Increasing Shelf Life of Agricultural Commodities, ID
Grant
Overview
abstract
The threat of food poisoning and other agricultural related contamination is a particular concern and the challenge of maintaining expected product quality and safety for humans and animals is great. Over 40 different food-borne microbial pathogens cause an estimated 30 million cases of human illness each year costing >$12 billion annually, and the potential for bioterrorism through the food supply is a clear and present threat. To sustain food safety and to assure the continued high quality of agricultural commodities, it is essential that we have methods to detect, predict and/or prevent contamination of foods and other agricultural commodities, which includes preservation and shelf-life strategies. Rapid detection of bacterial pathogens and toxins is critical for prevention. Current detection methods cannot meet the requirements for rapid,
ultra-sensitive and accurate diagnostics. Electrical biosensors have a number of characteristics (low cost prodcution, robust function, improved performance, easy handling) that will contribute to point-of-care/field-based technologies for food quality analysis. We have previously developed electrical and optical biosensor systems for rapid and low-level detection of micro-organisms and toxins using low-cost materials and small equipment. The biosensors are based on the use of various nanomaterials (e.g., fluorescent and magnetic nanoparticles, modified nanowires and nanosprings) to isolate and concentrate targets from food products and to integrate these materials and detection schemes into sensor platforms. The future of electrical biodetection will be based on this successful integration strategy, resulting in rapid and sensitive bionanosensors as highly-compact devices unrivaled by
standard materials and techniques. This project is designed to take our four prototypes into further development for improving consistency, performance, sample handling and expanding to other targets for proof of versatility in application.
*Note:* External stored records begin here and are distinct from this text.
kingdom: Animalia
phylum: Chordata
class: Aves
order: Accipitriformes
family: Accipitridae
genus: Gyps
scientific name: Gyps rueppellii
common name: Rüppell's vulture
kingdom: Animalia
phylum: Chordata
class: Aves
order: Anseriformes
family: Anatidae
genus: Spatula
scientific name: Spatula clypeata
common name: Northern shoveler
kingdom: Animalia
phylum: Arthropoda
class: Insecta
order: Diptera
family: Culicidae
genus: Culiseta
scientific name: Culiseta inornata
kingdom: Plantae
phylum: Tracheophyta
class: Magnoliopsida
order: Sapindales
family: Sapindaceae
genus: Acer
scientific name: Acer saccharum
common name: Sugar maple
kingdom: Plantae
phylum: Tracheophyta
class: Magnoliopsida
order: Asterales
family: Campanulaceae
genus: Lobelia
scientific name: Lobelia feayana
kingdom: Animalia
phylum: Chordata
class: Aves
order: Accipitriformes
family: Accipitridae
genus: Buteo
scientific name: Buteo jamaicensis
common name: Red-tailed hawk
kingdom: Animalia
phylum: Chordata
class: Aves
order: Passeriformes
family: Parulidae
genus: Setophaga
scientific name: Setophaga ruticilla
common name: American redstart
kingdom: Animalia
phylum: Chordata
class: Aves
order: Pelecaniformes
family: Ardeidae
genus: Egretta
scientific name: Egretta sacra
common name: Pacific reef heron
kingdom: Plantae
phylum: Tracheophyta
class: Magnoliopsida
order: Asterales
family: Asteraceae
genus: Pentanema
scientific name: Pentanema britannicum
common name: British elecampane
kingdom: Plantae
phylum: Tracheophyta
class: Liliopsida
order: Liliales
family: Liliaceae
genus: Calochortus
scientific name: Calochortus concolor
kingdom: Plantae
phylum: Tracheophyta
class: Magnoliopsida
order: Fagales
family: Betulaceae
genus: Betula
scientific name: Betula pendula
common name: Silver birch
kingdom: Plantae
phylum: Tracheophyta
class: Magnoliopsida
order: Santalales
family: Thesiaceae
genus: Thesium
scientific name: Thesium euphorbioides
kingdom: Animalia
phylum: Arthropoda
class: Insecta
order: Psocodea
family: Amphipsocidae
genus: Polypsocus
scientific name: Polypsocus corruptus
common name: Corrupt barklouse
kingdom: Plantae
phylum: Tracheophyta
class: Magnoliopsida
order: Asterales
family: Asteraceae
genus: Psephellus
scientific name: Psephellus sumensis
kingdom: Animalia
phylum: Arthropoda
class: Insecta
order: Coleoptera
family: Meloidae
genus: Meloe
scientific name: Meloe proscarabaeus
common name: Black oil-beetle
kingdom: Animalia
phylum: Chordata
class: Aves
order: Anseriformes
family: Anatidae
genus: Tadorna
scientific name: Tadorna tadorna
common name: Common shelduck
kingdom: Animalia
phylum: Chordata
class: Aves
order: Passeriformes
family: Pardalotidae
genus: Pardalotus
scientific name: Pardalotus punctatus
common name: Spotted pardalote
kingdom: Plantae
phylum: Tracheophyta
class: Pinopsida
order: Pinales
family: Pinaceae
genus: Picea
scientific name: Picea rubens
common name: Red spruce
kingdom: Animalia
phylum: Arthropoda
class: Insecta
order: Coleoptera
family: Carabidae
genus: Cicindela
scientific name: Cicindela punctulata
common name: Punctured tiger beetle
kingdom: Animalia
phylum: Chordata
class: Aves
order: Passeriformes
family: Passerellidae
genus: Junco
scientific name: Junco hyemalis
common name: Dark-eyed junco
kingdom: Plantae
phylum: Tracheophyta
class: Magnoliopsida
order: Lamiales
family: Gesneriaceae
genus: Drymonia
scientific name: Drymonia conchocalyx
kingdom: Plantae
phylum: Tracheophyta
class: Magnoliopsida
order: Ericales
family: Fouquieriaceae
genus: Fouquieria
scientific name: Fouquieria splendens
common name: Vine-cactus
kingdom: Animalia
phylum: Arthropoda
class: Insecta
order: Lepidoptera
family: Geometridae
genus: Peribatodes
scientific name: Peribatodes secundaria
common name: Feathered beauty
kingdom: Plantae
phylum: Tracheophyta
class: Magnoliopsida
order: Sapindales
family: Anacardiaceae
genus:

Four distinct aims will support our overarching project goal of producing sensor platforms that integrate efficient sample handling with rapid, low-cost, ultra-sensitive detection of microbial pathogens and toxins in agricultural, food and environmental sources and samples: Development of a real-time food sampling sensor utilizing silica nanosprings; biofunctionalization of nanomaterials for pathogen detection; nanomaterial-based methods development for gene regulation in preharvest meat muscle and fat; nanoelectronic sensor fabrication for Listeriolysin O detection. The four projects are unique, yet complementary, and cover a broad range of food
pathogen detection methodologies. The research teams bring a breath of experience in electronic detection, nanomaterials development and characterization, and biological sciences. The integrated teams will establish new protocols for pathogen detection that dovetail with advanced food safety nanotechnology in sensing.